I came upon Madison one day and fell hard. Restrained, minimalist thoughtful design and photography. And a shit-ton of black & white. Was there anything more satisfying to see in a magazine (or on the cover, gasp!) in the late 90’s?? I don’t have my copies anymore but I remember Helena Bonham Carter looking badass smoking a ciggie on the cover, Robin Wright (Penn then, maybe?) in perfect icy blueness and Samuel L. Jackson looking smooth as ever. It was both graphic and soft. Edgy but gorgeous and so clean and modern in that moment of time. I think I also liked that it was an indie find. It had a short life but I cherished those deliveries and hoarded my little collection for many years. 


SPD: Do you know now who the creatives were? 
I reached out to Antonia Ludes who was the Creative Director of Madison and Wolfgang Ludes, photographer, and thankfully they got back to me.
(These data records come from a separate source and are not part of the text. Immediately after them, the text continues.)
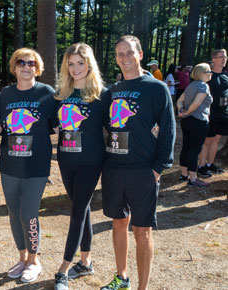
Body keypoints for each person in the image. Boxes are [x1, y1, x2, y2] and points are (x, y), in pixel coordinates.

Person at [101, 35, 175, 290]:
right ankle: (122, 278)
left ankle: (143, 288)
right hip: (114, 168)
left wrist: (158, 169)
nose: (125, 58)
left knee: (142, 231)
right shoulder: (113, 90)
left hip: (143, 170)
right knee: (118, 224)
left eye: (130, 52)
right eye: (120, 54)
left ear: (140, 54)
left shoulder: (156, 87)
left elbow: (168, 130)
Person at [0, 48, 57, 283]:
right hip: (10, 163)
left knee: (29, 213)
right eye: (20, 62)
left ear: (37, 67)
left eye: (31, 63)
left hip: (36, 164)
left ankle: (34, 260)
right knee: (13, 212)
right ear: (14, 67)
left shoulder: (47, 93)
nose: (25, 66)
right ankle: (22, 257)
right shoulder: (5, 94)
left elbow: (58, 125)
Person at [52, 43, 107, 290]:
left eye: (80, 63)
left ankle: (64, 268)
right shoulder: (61, 94)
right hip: (65, 159)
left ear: (89, 64)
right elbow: (51, 124)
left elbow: (118, 125)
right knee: (80, 209)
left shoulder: (101, 94)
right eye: (71, 64)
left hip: (90, 161)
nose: (76, 68)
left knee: (77, 210)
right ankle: (86, 262)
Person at [177, 63, 213, 186]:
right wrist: (186, 111)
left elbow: (179, 101)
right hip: (198, 121)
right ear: (202, 73)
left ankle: (184, 174)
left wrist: (182, 111)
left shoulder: (190, 86)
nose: (211, 74)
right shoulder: (204, 86)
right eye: (209, 71)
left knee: (186, 147)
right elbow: (196, 104)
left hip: (186, 121)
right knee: (194, 149)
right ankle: (193, 179)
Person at [197, 49, 228, 177]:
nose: (224, 59)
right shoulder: (208, 76)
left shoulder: (225, 76)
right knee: (207, 140)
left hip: (224, 113)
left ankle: (210, 164)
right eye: (221, 57)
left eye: (225, 57)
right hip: (210, 113)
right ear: (214, 59)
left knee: (217, 139)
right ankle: (201, 166)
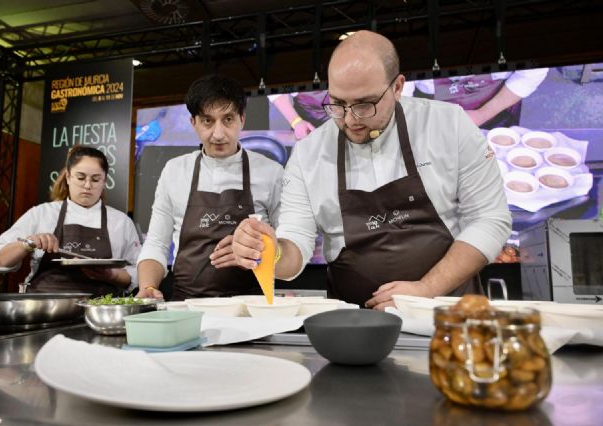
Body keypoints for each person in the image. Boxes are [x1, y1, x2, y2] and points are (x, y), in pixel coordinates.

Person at [232, 30, 512, 310]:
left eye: (365, 104)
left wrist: (427, 289)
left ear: (398, 87)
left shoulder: (448, 125)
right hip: (356, 329)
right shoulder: (308, 155)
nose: (351, 119)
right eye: (338, 104)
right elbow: (296, 245)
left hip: (451, 318)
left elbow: (490, 219)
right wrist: (272, 251)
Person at [136, 74, 283, 300]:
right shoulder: (174, 171)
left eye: (228, 119)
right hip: (187, 308)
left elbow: (288, 245)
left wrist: (260, 250)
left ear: (242, 119)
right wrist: (147, 288)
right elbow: (156, 243)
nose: (218, 134)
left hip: (251, 310)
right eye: (207, 121)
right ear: (193, 122)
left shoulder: (271, 172)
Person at [0, 146, 140, 295]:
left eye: (95, 179)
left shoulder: (122, 222)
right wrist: (28, 244)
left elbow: (139, 272)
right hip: (45, 308)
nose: (87, 185)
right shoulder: (42, 213)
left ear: (104, 181)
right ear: (68, 177)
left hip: (101, 311)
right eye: (80, 177)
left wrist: (111, 275)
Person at [402, 68, 549, 128]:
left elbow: (531, 73)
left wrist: (483, 114)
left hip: (498, 108)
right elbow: (401, 95)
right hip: (432, 117)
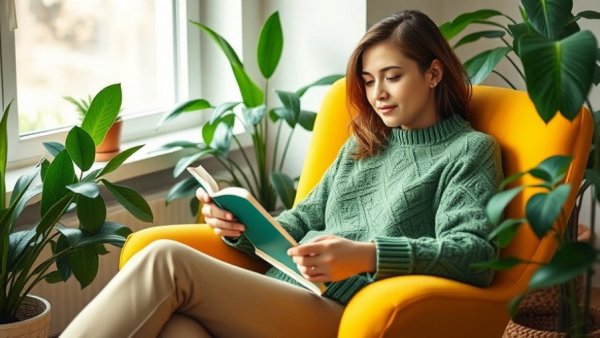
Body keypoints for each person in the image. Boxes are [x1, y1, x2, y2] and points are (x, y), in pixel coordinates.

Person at [62, 9, 503, 338]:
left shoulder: (469, 151)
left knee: (165, 258)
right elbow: (299, 222)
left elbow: (472, 254)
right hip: (282, 292)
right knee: (179, 331)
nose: (378, 95)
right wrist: (239, 225)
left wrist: (366, 254)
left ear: (433, 73)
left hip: (344, 313)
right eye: (368, 81)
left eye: (392, 77)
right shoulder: (364, 145)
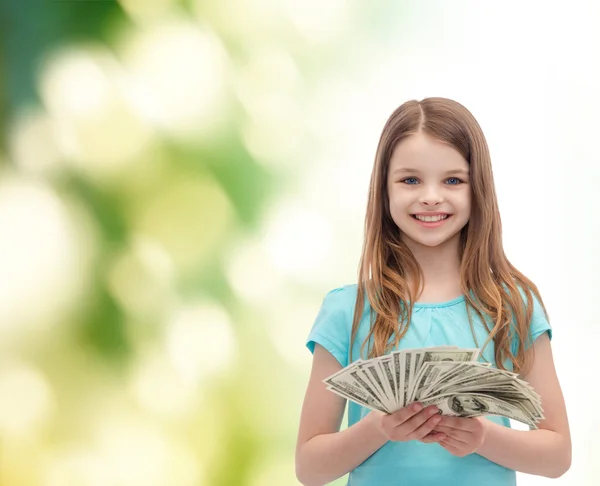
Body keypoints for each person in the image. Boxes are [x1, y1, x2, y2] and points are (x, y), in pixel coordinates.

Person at [295, 98, 571, 486]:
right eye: (410, 180)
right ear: (383, 189)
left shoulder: (513, 306)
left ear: (478, 190)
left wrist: (482, 437)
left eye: (453, 180)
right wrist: (378, 428)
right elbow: (309, 468)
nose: (430, 196)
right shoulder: (347, 309)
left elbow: (557, 456)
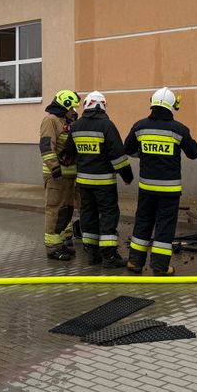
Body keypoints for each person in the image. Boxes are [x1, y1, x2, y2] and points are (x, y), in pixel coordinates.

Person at [124, 88, 197, 276]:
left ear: (152, 103)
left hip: (146, 188)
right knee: (165, 225)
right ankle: (159, 266)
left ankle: (134, 262)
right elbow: (194, 153)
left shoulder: (140, 126)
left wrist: (144, 154)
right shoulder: (179, 129)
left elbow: (128, 148)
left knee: (143, 221)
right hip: (169, 190)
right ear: (172, 106)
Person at [63, 91, 134, 267]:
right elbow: (117, 156)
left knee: (88, 215)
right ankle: (109, 256)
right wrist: (127, 176)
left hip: (84, 183)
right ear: (102, 106)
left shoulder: (76, 126)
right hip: (104, 183)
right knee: (108, 214)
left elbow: (67, 152)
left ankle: (92, 254)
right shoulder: (106, 125)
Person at [39, 89, 80, 261]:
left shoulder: (65, 121)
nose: (74, 111)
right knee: (54, 211)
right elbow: (46, 146)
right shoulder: (50, 120)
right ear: (65, 106)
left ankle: (61, 242)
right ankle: (52, 249)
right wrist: (55, 168)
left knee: (65, 211)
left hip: (68, 177)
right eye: (72, 108)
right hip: (56, 176)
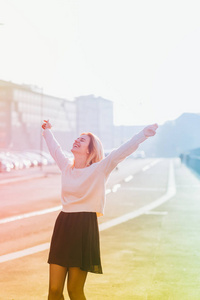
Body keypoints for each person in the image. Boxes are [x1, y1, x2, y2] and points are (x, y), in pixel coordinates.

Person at [42, 119, 158, 300]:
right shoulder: (66, 167)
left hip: (84, 227)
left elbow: (122, 151)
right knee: (54, 290)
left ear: (90, 150)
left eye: (82, 140)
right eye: (77, 138)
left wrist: (143, 134)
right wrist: (47, 130)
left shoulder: (100, 168)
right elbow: (54, 148)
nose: (77, 141)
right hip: (63, 225)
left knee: (74, 290)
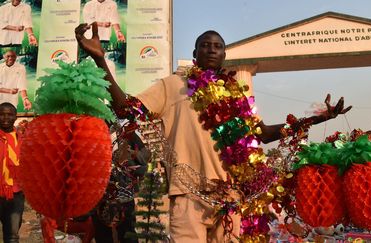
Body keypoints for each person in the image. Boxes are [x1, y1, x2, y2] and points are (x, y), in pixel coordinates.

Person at [75, 23, 351, 242]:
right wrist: (101, 60)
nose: (211, 49)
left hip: (231, 199)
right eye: (205, 45)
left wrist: (317, 119)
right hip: (188, 196)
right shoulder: (173, 85)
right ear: (195, 54)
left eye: (217, 46)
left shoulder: (238, 99)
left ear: (224, 55)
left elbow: (264, 134)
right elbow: (126, 109)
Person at [0, 102, 24, 243]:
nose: (5, 118)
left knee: (12, 236)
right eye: (2, 114)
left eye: (9, 114)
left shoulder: (23, 139)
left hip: (15, 195)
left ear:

Antonia was generous enough to share some of her favorite layouts with SPD which you see here.

Of her time making Madison Antonia says, “We created 10 issues per year with a very small team - a labor of love and hard work, but we had the best time.”  Love.

SPD: How does that inform your creative now? 
CS: I learned a lot about editorial photography during this time and Madison is one of many examples. Your pictures have to work hard on their own.  You can’t rely on design to prop them up.  I also find I’m drawn to simplicity and negative space…and black & white!